分析用テキスト:

今季の零敗は25試合を数え、これに1得点だけのゲームが23ある。チーム82敗のうち、半分以上が1点以下では最下位も納得、投手陣にとっては不満も、フラストレーションも貯まる1年間だったに違いない。
契約交渉に臨む球団でも、その辺りの事情は考慮している。柳は今季年俸1億800万円(推定、以下同じ)から、小笠原も同6600万円から増額提示を受けているが、ハンコを押すことはなかった。
「球団が僕と言う投手をどう思っているのか知りたかった。(今後)球団の考えと照らし合わせてみたい」と柳は保留の理由を語ったが、こんな状態が何年も続けばたまったものではない。
そんなチームの現状を的確に指摘したのが20年の沢村賞男・大野雄大投手である。
9日に行われた交渉では3年契約もあり、3億円プラス出来高5000万円で一発サインしたが、組織としての在り方に熱弁をふるった。
「チームとしてガラッと変わらないと勝てない。選手が一番やらないといけないが、球団もそう、監督、コーチも。みんな変わらないとこのまま行っても勝てない」
さらに首脳陣が明確な指示を出して、選手がそれに応える重要性を指摘。阪神の岡田彰布監督が取り入れた四球査定を例に出して「監督が(方向性を)出して、選手が実行している。それが査定にもつながっている」と変革の必要性を語っている。一部には「立浪監督批判?」と言う声も出たが、投手陣のみならず、チーム内に渦巻く澱んだ空気をベテランが代弁したものと解釈して間違いないだろう。
投手成績はリーグ2位も、打撃ではリーグワースト。「投高打低」の現状を打破しようと、球団もこのオフには補強策に力を入れている。
すでに巨人から中島宏之、ソフトバンクから上林誠知ら4選手の獲得を発表しているが、いずれも戦力外通告を受けた選手ばかり。この先は巨人を退団した中田翔選手の獲得に乗り出しているがその成否が最大のポイント。長打力不足の現状では喉から手の出るほど欲しい選手には違いない。さらに新外国人選手で得点力アップを目指したい。
「自分も変わるから、選手も変わって欲しい」と立浪監督は語っている。
2年連続最下位はチームワースト。後のない立浪竜にとって、大変革がなければ浮上もない。まずは力のある投手陣が気持ち良くマウンドに向かえられる様な「解体的出直し」が求められる。
柳の悲劇を無駄にしてはならない。

課題:
1. 本文に基づき、次の問いに答えてください。
(a) 今季の零敗は何試合ですか。
(b) 大野雄大投手は、9日の交渉でどのような条件で契約しましたか。
(c) チームの投手成績はリーグ何位ですか。
2. 本文の「すでに巨人から中島宏之、ソフ」から「柳の悲劇を無駄にしてはならない。」までの部分を、一字一句違えずに書き写してください。
3. 本文に名前が出てくる人物を、本文での表記のとおりにすべて挙げてください。

検討対象データ:
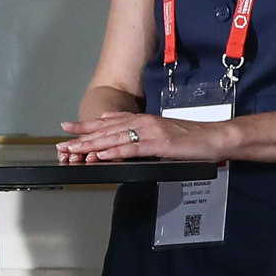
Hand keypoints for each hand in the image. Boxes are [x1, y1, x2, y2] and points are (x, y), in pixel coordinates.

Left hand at [56, 108, 232, 165]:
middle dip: (81, 138)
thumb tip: (107, 121)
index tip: (66, 128)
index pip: (107, 123)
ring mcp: (150, 133)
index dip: (85, 126)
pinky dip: (115, 152)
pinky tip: (102, 155)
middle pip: (106, 131)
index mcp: (141, 119)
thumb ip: (133, 124)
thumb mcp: (157, 127)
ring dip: (92, 146)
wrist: (213, 137)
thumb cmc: (188, 136)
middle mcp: (142, 123)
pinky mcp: (159, 145)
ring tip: (74, 151)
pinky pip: (133, 149)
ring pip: (115, 140)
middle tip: (62, 143)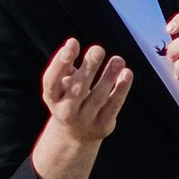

各課題の解答:
1.
(a) 25試合
(b) 3年契約で、3億円プラス出来高5000万円
(c) リーグ2位

2.
すでに巨人から中島宏之、ソフトバンクから上林誠知ら4選手の獲得を発表しているが、いずれも戦力外通告を受けた選手ばかり。この先は巨人を退団した中田翔選手の獲得に乗り出しているがその成否が最大のポイント。長打力不足の現状では喉から手の出るほど欲しい選手には違いない。さらに新外国人選手で得点力アップを目指したい。
「自分も変わるから、選手も変わって欲しい」と立浪監督は語っている。
2年連続最下位はチームワースト。後のない立浪竜にとって、大変革がなければ浮上もない。まずは力のある投手陣が気持ち良くマウンドに向かえられる様な「解体的出直し」が求められる。
柳の悲劇を無駄にしてはならない。

3. 柳、小笠原、大野雄大、岡田彰布、中島宏之、上林誠知、中田翔、立浪